You should implement a EU wide plastic tax to gather a new source of income for the long term budget. But this money should ONLY be spend for projects which fight climate change, deforestation, pollution of the oceans or for the development of renevable energy infrastructures. If it is like that I would be more than happy to pay this tax.
But don't even start spending the money on defens or similar subjects.
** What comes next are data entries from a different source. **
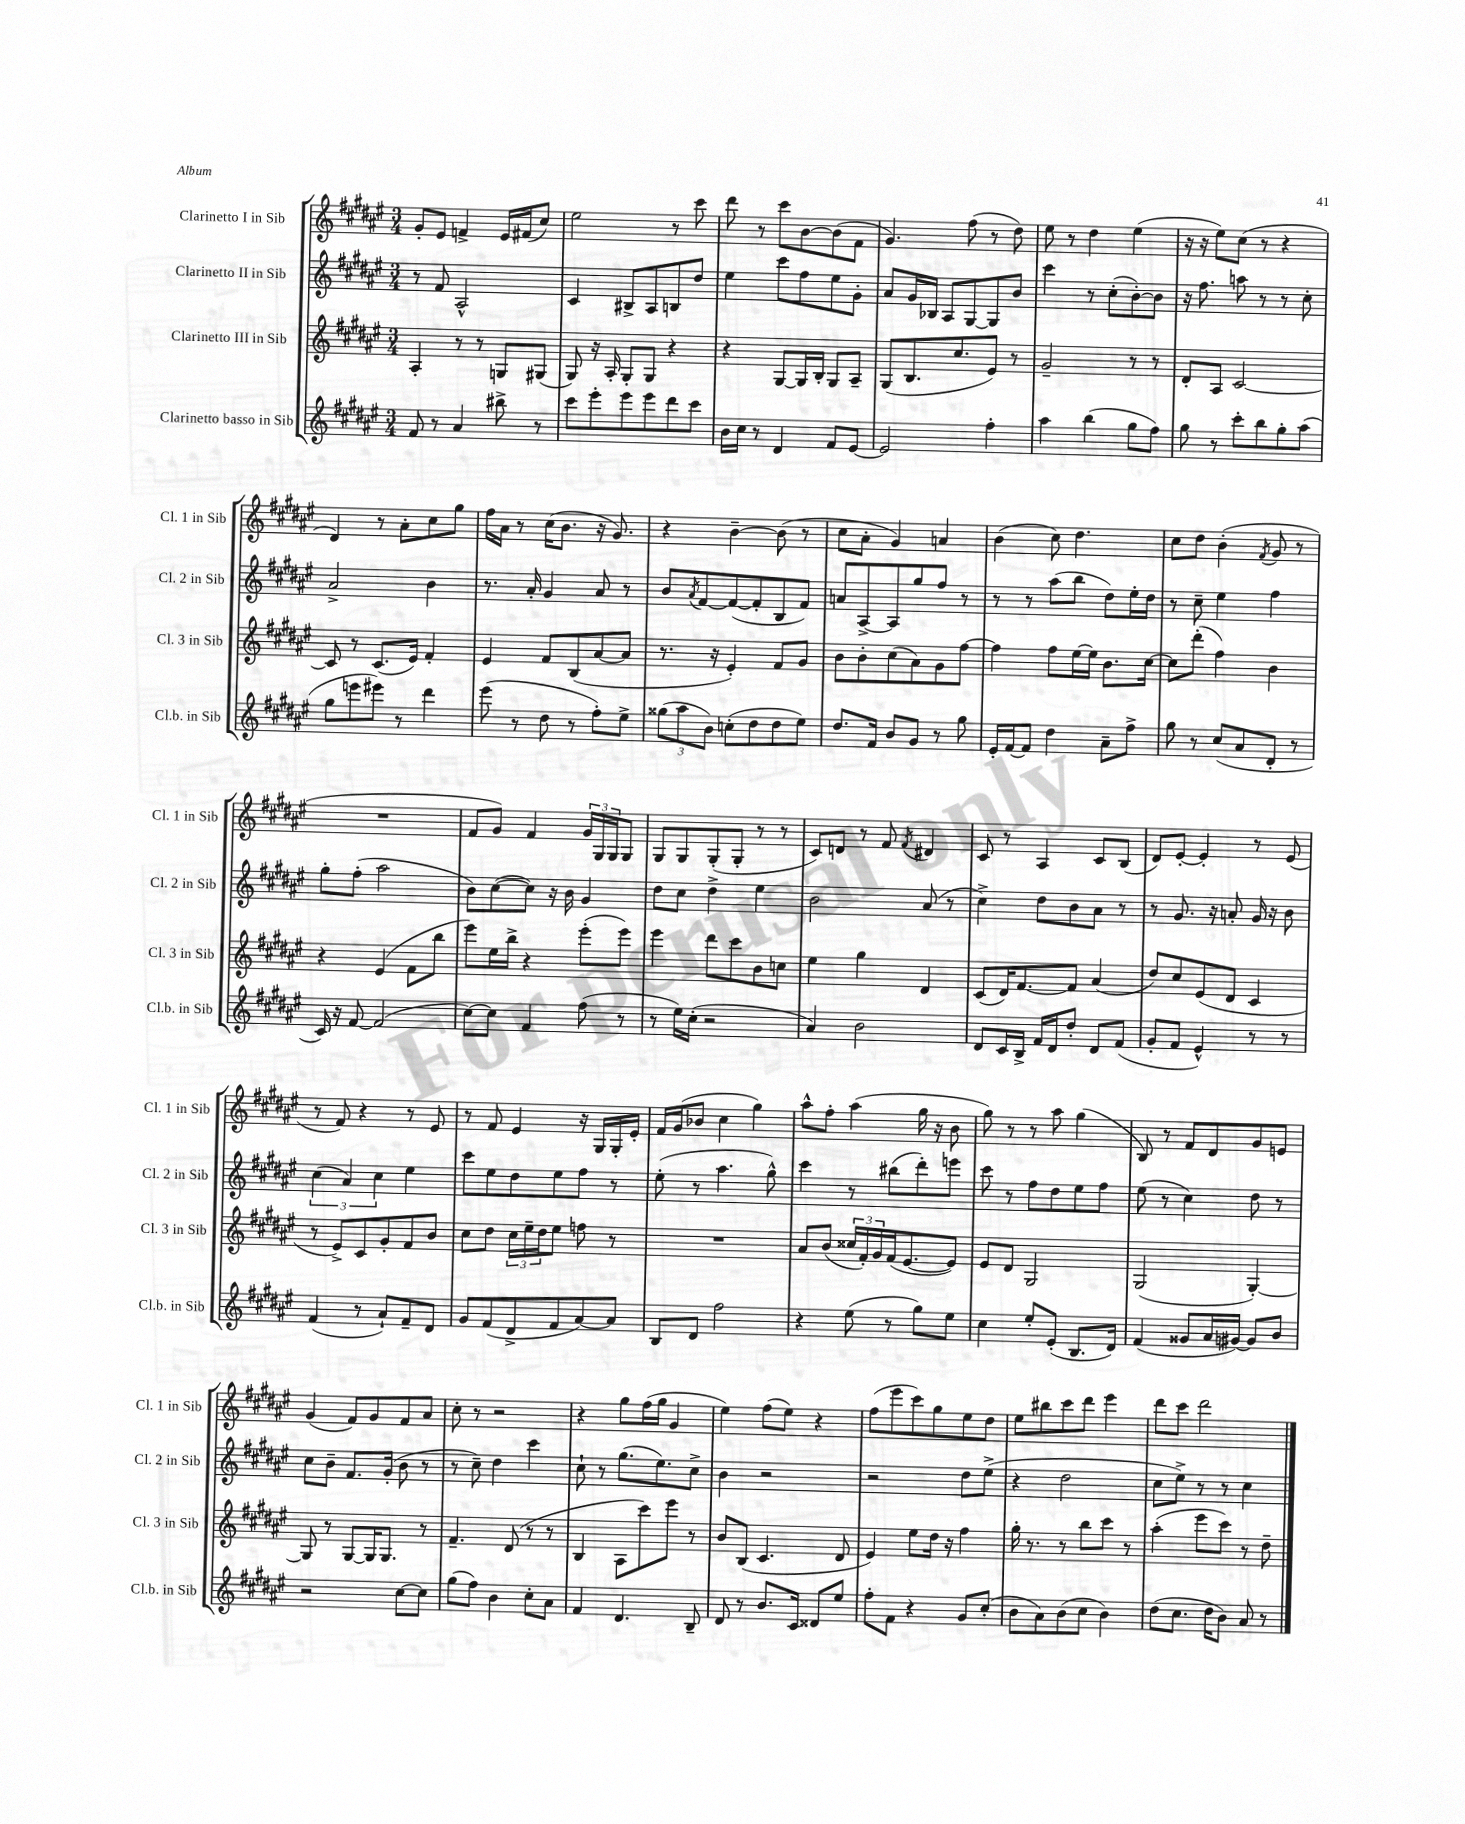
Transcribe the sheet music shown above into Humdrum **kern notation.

**kern	**kern	**kern	**kern
*staff4	*staff3	*staff2	*staff1
*clefG2	*clefG2	*clefG2	*clefG2
*k[f#c#g#d#a#e#]	*k[f#c#g#d#a#e#]	*k[f#c#g#d#a#e#]	*k[f#c#g#d#a#e#]
*M3/4	*M3/4	*M3/4	*M3/4
8f#	4A#'	8r	8g#'
8r	.	8f#	8e#
4a#	8r	2A#^^	4f^
.	8r	.	.
8bb#^	8G	.	16e#
.	.	.	(16f#
8r	(8G#	.	8cc#)
=	=	=	=
8ccc#	8G#)	4c#	2ee#
8eee#'	16r	.	.
.	16A#'	.	.
8eee#	8G#'	8B#^	.
8eee#	8G#	8A#	.
8ddd#	4r	8B	8r
8ccc#	.	8dd#	8ccc#
=	=	=	=
16b	4r	4ee#	8ddd#
16cc#	.	.	.
8r	.	.	8r
4d#	[8G#	8ccc#	8ccc#
.	16G#]	8ff#	[8b
.	16B'	.	.
8f#	8G#	8ee#	(8b]
[8e#	8A#~	8g#'	8f#
=	=	=	=
2e#]	(8G#	8a#	4.g#)
.	8.B	16g#	.
.	.	16B-	.
.	.	8A#	.
.	8.cc#	.	.
.	.	[8G#	(8ff#
4ff#'	8e#)	8G#]	8r
.	8r	8b	8dd#)
=	=	=	=
4aa#	2g#~	4ccc#	8ee#
.	.	.	8r
(4bb	.	8r	4dd#
.	.	(8cc#'	.
8gg#	8r	[8b')	(4ee#
8ff#)	8r	8b]	.
=	=	=	=
8gg#	8d#'	16r	16r
.	.	8.ff#	16r
8r	8A#	.	8ee#)
8ccc#'	[2c#	8aa	(8cc#
8bb	.	8r	8r
8gg#'	.	8r	4r
(8aa#	.	8cc#'	.
=	=	=	=
8gg#	8c#]	2a#^	4d#)
8eee	8r	.	.
8eee#)	(8.c#	.	8r
8r	.	.	8a#'
.	16e#)	.	.
4ddd#	4f#'	4b	8cc#
.	.	.	8gg#
=	=	=	=
(8eee#	4e#	8.r	16ff#
.	.	.	16a#
8r	.	.	8r
.	.	16a#'	.
8dd#	8f#	4g#	(16cc#
.	.	.	8.b
8r	(8B	.	.
8ff#')	[8a#	8a#	16r
.	.	.	8.g#)
8ee#^	8a#]	8r	.
=	=	=	=
(12gg##	8.r	8b	4r
12aa#	.	.	.
.	.	8qa#	.
.	.	[8f#	.
12b)	.	.	.
.	16r	.	.
(8cc'	4e#')	(8f#_	[4b~
8dd#	.	8f#']	.
8dd#	8f#	8B	(8b]
8ee#)	8g#	8f#)	8r
=	=	=	=
8.dd#	8b	8a	8cc#
.	8b'	[8A#^	8a#'
16f#	.	.	.
8b	(8cc#	8A#]	4g#)
8g#	8a#)	8gg#	.
8r	8g#	8ff#	4a
8gg#	[8ff#	8r	.
=	=	=	=
16e#'	4ff#]	8r	(4b
[16f#	.	.	.
8f#]	.	8r	.
4dd#	8ff#	(8aa#	8cc#)
.	[16ee#	8bb	4.dd#
.	16ee#]	.	.
8a#~	8.b	8dd#)	.
8ff#^	.	16ee#'	.
.	[16cc#	16dd#	.
=	=	=	=
8gg#	8cc#]	8r	8cc#
8r	(8ddd#'	8cc#~	8dd#
(8cc#	4ff#)	4ee#	(4b'
8a#	.	.	.
.	.	.	8qf#
8d#'	4b	4ff#	8g#
8r	.	.	8r
=	=	=	=
16c#)	4r	8gg#'	2.r
16r	.	.	.
[8f#	.	(8ff#'	.
(2f#]	(4e#	2aa#	.
.	8f#	.	.
.	8bb	.	.
=	=	=	=
[8cc#)	8eee#)	8b)	8f#
8cc#]	16ee#	([8cc#	8g#)
.	16bb^	.	.
4f#	4r	8cc#])	4f#
.	.	16r	.
.	.	16b	.
(8ff#	(8eee#'	4g#	24g#
.	.	.	24G#
.	.	.	24G#
8r	8eee#)	.	8G#
=	=	=	=
8r	4eee#	8dd#	8G#
16ee#)	.	8cc#	8G#
(16cc#'	.	.	.
2r	8ddd#	4dd#^	(8G#'
.	8ccc#	.	8G#'
.	8b	4ee#	8r
.	8cc	.	8r
=	=	=	=
4a#)	4ee#	2b	8c#)
.	.	.	8d
2b	4gg#	.	8r
.	.	.	8f#
.	.	.	8qf#
.	4d#	(8a#	4d#
.	.	8r	.
=	=	=	=
8d#	(8c#	4cc#^)	8c#
16c#	16d#)	.	8r
16B^	[8.f#	.	.
16f#	.	8dd#	4A#
16d#	.	.	.
8dd#'	8f#]	8b	.
8d#	(4a#	8a#	8c#
(8f#	.	8r	(8B
=	=	=	=
8g#'	8dd#)	8r	8d#)
8f#	8cc#	8.g#	[8e#'
4e#^^)	(8e#	.	4e#']
.	.	16r	.
.	8d#	8a'	.
8r	4c#	16g#	8r
.	.	16r	.
8r	.	8b	(8e#
=	=	=	=
(4f#	8r	(6cc#	8r
.	8e#^)	.	8f#)
.	.	6a#)	.
8r	8c#	.	4r
.	.	6cc#	.
8a#`)	8g#'	.	.
8f#~	8f#	4ee#	8r
8d#	8b	.	8e#
=	=	=	=
8g#	8cc#	8ccc#	8r
(8f#	8dd#	8ee#	8f#
8d#^	24cc#	8dd#	4e#
.	24ee#~	.	.
.	24dd#	.	.
8f#	8ee#	8ee#	.
[8a#)	8ff	8ff#	16r
.	.	.	16G#
8a#]	8r	8r	16G#'
.	.	.	16e#'
=	=	=	=
8B	2.r	(8ee#'	16f#
.	.	.	(16g#
8d#	.	8r	8b-
2ff#	.	4.aa#	4cc#
.	.	.	4gg#)
.	.	8gg#^^)	.
=	=	=	=
4r	8a#	4ccc#	8aa#^^
.	(8b	.	8ff#'
(8ee#	24cc##	8r	(4aa#
.	24f#')	.	.
.	24g#	.	.
8r	(16f#	(8bb#	.
.	[8.e#	.	.
8gg#)	.	8ddd#')	16gg#
.	.	.	16r
8ee#	8e#])	8eee	8b
=	=	=	=
4cc#	8e#	8ccc#	8gg#)
.	8d#	8r	8r
8ee#'	2G#	8ff#	8r
(8e#'	.	8dd#	8aa#
8.B	.	8ee#	(4gg#
.	.	8ff#	.
16d#)	.	.	.
=	=	=	=
(4f#	(2G#	(8ee#	8B)
.	.	8r	8r
8g##	.	4cc#)	8f#
16a#	.	.	8d#
[16g#)	.	.	.
8g#]	[4G#')	8dd#	8g#
8b	.	8r	8e
=	=	=	=
2r	8G#]	8cc#	(4g#
.	8r	8b~	.
.	[8G#	8.f#	8f#)
.	16G#]	.	8g#
.	8.G#	(16g#'	.
[8cc#	.	8b	8f#
8cc#]	8r	8r	8a#
=	=	=	=
(8gg#	4.f#~	8r	8cc#'
8ff#)	.	8cc#~)	8r
4b	.	4dd#	2r
.	(8d#	.	.
8cc#'	8r	4ccc#	.
8a#	8r	.	.
=	=	=	=
4f#	4B	8cc#`	4r
.	.	8r	.
4.d#	8A#	(8.gg#	8gg#
.	8ccc#)	.	(16ff#
.	.	8.ee#)	16gg#
.	8eee#	.	4g#
8B~	8r	8cc#^	.
=	=	=	=
8d#	8b	4b	4ee#)
8r	(8B	.	.
8.b	4.c#	2r	(8ff#
.	.	.	8ee#)
16c#	.	.	.
8d##	.	.	4r
8ee#	8d#	.	.
=	=	=	=
8ff#'	4e#)	2r	(8ff#
8f#	.	.	8eee#
4r	8ee#	.	8ccc#)
.	16dd#	.	8gg#
.	16r	.	.
8g#	4ff#	8dd#	8ee#
(8cc#'	.	(8ee#^	8dd#
=	=	=	=
8b	16gg#'	4r	8ee#
.	8.r	.	.
8a#)	.	.	8bb#
(8b	8r	2dd#	8ccc#
8cc#	8bb	.	8ddd#
4b)	8ccc#	.	4eee#
.	8r	.	.
=	=	=	=
(8dd#	(4aa#'	8cc#	8ddd#
8.cc#	.	8ee#^)	8ccc#
.	8eee#	8r	2ddd#
16dd#	.	.	.
8b)	8ccc#)	8r	.
8a#	8r	4cc#	.
8r	8dd#~	.	.
==	==	==	==
*-	*-	*-	*-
The other acceptable way to spend the money is for EU youth projects such as Interrail for example.

Florian Bauer
03 March 2020

Budget resources:
I think that the EU should generally receive a larger budget to be able to deal with its future challenges. One per cent of GDP is definetely not enough. Currently, there is a lot of discussion about net-payers and net-beneficiaries of the budget, which is misleading because a lot of the benefits of the EU are not measurable or don't enter these calculations and it creates divisions between member states. It would be beneficial to escape this harmful framing by giving the EU the opportunity to have more own resources such as funds from the Emissions Trading System, from a plastic tax or a common consolidated corporate tax base.
Budget spending:
The Common Agricultural Policy is still a large chunk of the budget and it desperately needs to be reformed. Farmers should only receive money if they provide real public benefit by acting sustainable and safeguarding animal rights and the environment and climate.
Generally, the spending on climate issues needs to be increased. To fulfill its global responsibility, the EU should also at least double its funding for development assistance to poor countries, while focusing the spending on the most cost-effective projects.